== DIRECTIONS ==
Transcribe the records that follow, keeping every word as it stands.

[Dataset entries]
====================
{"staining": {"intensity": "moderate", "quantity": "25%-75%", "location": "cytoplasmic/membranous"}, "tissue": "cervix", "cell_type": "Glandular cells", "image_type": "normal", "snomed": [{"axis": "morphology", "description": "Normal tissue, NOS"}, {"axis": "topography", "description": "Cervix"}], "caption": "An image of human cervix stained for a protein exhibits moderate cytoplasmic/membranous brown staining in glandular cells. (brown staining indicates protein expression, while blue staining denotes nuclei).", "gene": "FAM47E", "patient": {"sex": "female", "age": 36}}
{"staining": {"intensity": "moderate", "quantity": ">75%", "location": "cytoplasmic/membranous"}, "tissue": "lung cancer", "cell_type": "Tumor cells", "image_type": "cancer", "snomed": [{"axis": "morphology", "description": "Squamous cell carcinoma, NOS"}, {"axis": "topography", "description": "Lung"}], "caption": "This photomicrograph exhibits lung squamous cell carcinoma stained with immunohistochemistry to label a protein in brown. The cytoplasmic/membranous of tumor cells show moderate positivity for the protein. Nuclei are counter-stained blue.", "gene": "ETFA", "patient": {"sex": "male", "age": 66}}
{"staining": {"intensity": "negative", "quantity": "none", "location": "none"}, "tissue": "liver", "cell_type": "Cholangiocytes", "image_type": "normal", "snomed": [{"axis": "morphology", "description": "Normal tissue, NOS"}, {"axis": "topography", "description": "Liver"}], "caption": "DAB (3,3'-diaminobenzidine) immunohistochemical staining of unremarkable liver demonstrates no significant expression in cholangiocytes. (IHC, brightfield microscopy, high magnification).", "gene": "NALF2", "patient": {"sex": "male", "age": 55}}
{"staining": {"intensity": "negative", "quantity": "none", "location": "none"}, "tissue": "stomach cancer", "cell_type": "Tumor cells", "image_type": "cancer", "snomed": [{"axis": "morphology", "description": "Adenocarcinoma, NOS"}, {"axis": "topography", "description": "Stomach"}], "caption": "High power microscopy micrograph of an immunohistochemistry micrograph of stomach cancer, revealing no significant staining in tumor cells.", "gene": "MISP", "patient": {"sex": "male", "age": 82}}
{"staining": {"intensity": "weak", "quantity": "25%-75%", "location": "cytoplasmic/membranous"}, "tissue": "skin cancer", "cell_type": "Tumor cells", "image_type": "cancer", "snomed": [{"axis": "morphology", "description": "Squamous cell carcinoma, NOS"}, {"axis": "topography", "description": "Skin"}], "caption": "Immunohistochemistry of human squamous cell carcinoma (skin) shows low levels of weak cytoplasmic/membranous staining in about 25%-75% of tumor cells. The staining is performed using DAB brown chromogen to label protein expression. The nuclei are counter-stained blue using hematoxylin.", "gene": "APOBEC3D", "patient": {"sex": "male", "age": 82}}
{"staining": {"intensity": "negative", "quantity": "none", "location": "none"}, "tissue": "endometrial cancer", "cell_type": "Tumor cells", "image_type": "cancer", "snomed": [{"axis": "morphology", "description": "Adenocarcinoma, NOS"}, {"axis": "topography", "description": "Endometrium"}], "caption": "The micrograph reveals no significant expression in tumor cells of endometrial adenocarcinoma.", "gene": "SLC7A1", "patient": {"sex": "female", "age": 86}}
====================
== EXERCISE SOLUTION ==
{"staining": {"intensity": "moderate", "quantity": "25%-75%", "location": "cytoplasmic/membranous"}, "tissue": "cervix", "cell_type": "Glandular cells", "image_type": "normal", "snomed": [{"axis": "morphology", "description": "Normal tissue, NOS"}, {"axis": "topography", "description": "Cervix"}], "caption": "An image of human cervix stained for a protein exhibits moderate cytoplasmic/membranous brown staining in glandular cells. (brown staining indicates protein expression, while blue staining denotes nuclei).", "gene": "FAM47E", "patient": {"sex": "female", "age": 36}}
{"staining": {"intensity": "moderate", "quantity": ">75%", "location": "cytoplasmic/membranous"}, "tissue": "lung cancer", "cell_type": "Tumor cells", "image_type": "cancer", "snomed": [{"axis": "morphology", "description": "Squamous cell carcinoma, NOS"}, {"axis": "topography", "description": "Lung"}], "caption": "This photomicrograph exhibits lung squamous cell carcinoma stained with immunohistochemistry to label a protein in brown. The cytoplasmic/membranous of tumor cells show moderate positivity for the protein. Nuclei are counter-stained blue.", "gene": "ETFA", "patient": {"sex": "male", "age": 66}}
{"staining": {"intensity": "negative", "quantity": "none", "location": "none"}, "tissue": "liver", "cell_type": "Cholangiocytes", "image_type": "normal", "snomed": [{"axis": "morphology", "description": "Normal tissue, NOS"}, {"axis": "topography", "description": "Liver"}], "caption": "DAB (3,3'-diaminobenzidine) immunohistochemical staining of unremarkable liver demonstrates no significant expression in cholangiocytes. (IHC, brightfield microscopy, high magnification).", "gene": "NALF2", "patient": {"sex": "male", "age": 55}}
{"staining": {"intensity": "negative", "quantity": "none", "location": "none"}, "tissue": "stomach cancer", "cell_type": "Tumor cells", "image_type": "cancer", "snomed": [{"axis": "morphology", "description": "Adenocarcinoma, NOS"}, {"axis": "topography", "description": "Stomach"}], "caption": "High power microscopy micrograph of an immunohistochemistry micrograph of stomach cancer, revealing no significant staining in tumor cells.", "gene": "MISP", "patient": {"sex": "male", "age": 82}}
{"staining": {"intensity": "weak", "quantity": "25%-75%", "location": "cytoplasmic/membranous"}, "tissue": "skin cancer", "cell_type": "Tumor cells", "image_type": "cancer", "snomed": [{"axis": "morphology", "description": "Squamous cell carcinoma, NOS"}, {"axis": "topography", "description": "Skin"}], "caption": "Immunohistochemistry of human squamous cell carcinoma (skin) shows low levels of weak cytoplasmic/membranous staining in about 25%-75% of tumor cells. The staining is performed using DAB brown chromogen to label protein expression. The nuclei are counter-stained blue using hematoxylin.", "gene": "APOBEC3D", "patient": {"sex": "male", "age": 82}}
{"staining": {"intensity": "negative", "quantity": "none", "location": "none"}, "tissue": "endometrial cancer", "cell_type": "Tumor cells", "image_type": "cancer", "snomed": [{"axis": "morphology", "description": "Adenocarcinoma, NOS"}, {"axis": "topography", "description": "Endometrium"}], "caption": "The micrograph reveals no significant expression in tumor cells of endometrial adenocarcinoma.", "gene": "SLC7A1", "patient": {"sex": "female", "age": 86}}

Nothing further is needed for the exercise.